Ongoing weakness in Europe and the the "slow pick-up" in the emerging economies prompted Publicis to warn it was being "extremely cautious" on its growth prospects for this year and would prioritize cost control. Levy confirmed to CNBC that no job cuts would form part of this cost-cutting drive. He also said that it was already on track for higher growth in the second part of the year, adding that 2014 would not undermine its mid-term prospects.
Analysts at Liberum maintained their "hold" rating on the company on Tuesday morning but said that the larger players in the sector might be coming under some pressure after high growth in previous periods.
U.S.-based Omnicom and France's Publicis announced in May that they were calling off merger talks due to challenges they described as being insurmountable.
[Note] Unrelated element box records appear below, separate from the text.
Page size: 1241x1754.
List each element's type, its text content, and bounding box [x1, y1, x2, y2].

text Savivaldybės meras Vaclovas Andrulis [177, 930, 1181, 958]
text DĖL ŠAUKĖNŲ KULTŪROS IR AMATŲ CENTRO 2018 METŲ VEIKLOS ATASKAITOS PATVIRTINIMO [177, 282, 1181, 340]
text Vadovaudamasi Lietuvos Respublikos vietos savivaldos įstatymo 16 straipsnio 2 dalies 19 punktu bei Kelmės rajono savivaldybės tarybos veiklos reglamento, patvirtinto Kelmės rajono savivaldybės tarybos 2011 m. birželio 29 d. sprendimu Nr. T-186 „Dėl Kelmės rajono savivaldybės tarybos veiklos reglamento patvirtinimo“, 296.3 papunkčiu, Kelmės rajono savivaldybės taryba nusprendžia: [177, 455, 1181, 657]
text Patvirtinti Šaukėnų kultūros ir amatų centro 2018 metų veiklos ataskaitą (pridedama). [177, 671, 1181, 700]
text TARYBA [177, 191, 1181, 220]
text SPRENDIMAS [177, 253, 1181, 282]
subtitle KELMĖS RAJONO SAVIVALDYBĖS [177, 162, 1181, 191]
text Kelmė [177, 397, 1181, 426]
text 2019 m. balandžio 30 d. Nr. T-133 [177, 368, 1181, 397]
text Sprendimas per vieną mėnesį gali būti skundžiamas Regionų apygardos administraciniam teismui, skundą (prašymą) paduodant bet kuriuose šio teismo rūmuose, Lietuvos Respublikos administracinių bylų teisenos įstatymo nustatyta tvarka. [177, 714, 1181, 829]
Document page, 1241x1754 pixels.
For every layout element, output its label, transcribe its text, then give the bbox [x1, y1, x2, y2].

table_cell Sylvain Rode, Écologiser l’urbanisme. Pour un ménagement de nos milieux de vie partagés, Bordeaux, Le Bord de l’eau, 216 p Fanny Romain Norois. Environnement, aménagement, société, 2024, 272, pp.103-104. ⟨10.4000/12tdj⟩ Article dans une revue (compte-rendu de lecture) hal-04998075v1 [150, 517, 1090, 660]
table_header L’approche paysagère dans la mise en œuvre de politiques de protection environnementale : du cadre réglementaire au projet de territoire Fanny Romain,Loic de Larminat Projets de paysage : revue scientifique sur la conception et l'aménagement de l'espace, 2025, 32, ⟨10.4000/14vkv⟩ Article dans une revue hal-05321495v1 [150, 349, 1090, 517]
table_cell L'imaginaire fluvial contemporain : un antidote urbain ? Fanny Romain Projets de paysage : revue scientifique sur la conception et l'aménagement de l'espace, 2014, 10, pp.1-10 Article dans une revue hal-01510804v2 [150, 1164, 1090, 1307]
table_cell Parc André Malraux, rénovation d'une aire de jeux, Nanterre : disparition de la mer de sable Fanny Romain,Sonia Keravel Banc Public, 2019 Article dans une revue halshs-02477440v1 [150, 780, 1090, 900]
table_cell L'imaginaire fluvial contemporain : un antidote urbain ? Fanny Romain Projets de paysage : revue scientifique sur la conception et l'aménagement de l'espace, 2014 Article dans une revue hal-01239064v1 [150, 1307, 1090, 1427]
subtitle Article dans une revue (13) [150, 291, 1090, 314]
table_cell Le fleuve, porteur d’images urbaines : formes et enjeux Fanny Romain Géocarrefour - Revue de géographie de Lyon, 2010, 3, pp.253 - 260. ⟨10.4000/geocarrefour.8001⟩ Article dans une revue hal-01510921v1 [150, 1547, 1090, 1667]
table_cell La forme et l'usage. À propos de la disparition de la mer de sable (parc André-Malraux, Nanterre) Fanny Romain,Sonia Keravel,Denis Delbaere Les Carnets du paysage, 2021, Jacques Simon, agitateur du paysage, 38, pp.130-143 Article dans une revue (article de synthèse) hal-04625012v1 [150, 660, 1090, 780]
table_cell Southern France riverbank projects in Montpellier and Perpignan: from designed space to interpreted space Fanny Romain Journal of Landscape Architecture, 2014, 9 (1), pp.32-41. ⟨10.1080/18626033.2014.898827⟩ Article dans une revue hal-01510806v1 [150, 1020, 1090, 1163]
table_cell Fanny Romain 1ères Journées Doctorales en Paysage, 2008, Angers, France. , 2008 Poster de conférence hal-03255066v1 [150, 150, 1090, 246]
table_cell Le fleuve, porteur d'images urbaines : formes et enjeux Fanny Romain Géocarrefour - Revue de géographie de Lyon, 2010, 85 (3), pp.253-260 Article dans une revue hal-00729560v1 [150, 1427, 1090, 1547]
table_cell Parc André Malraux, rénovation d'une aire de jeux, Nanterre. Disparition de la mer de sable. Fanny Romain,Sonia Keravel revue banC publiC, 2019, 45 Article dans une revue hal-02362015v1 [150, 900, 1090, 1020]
It would have created the world's largest advertising agency but problems begun in late April, when Omnicom CEO John Wren expressed doubts about the deal, citing tax complications.
Read More Omnicom, Publicis deal was driven by ego: WPP
Martin Sorrell, the CEO of rival firm WPP told CNBC at the time that the merger had been driven by ego and emotion and ultimately failed because of tax issues.
"It was turning into a bit of a soap opera because both companies in their (first quarter) statements were saying they were good on their own," he told CNBC back in May.
Levy told CNBC that it would be fair to say that the company had been too focused on the merger and it had generated a distraction from its day to day business.
"We are back on the business. We are back to managing our business very seriously, and you can make sure we are doing our very best in order to have a very good second half of the year," he said.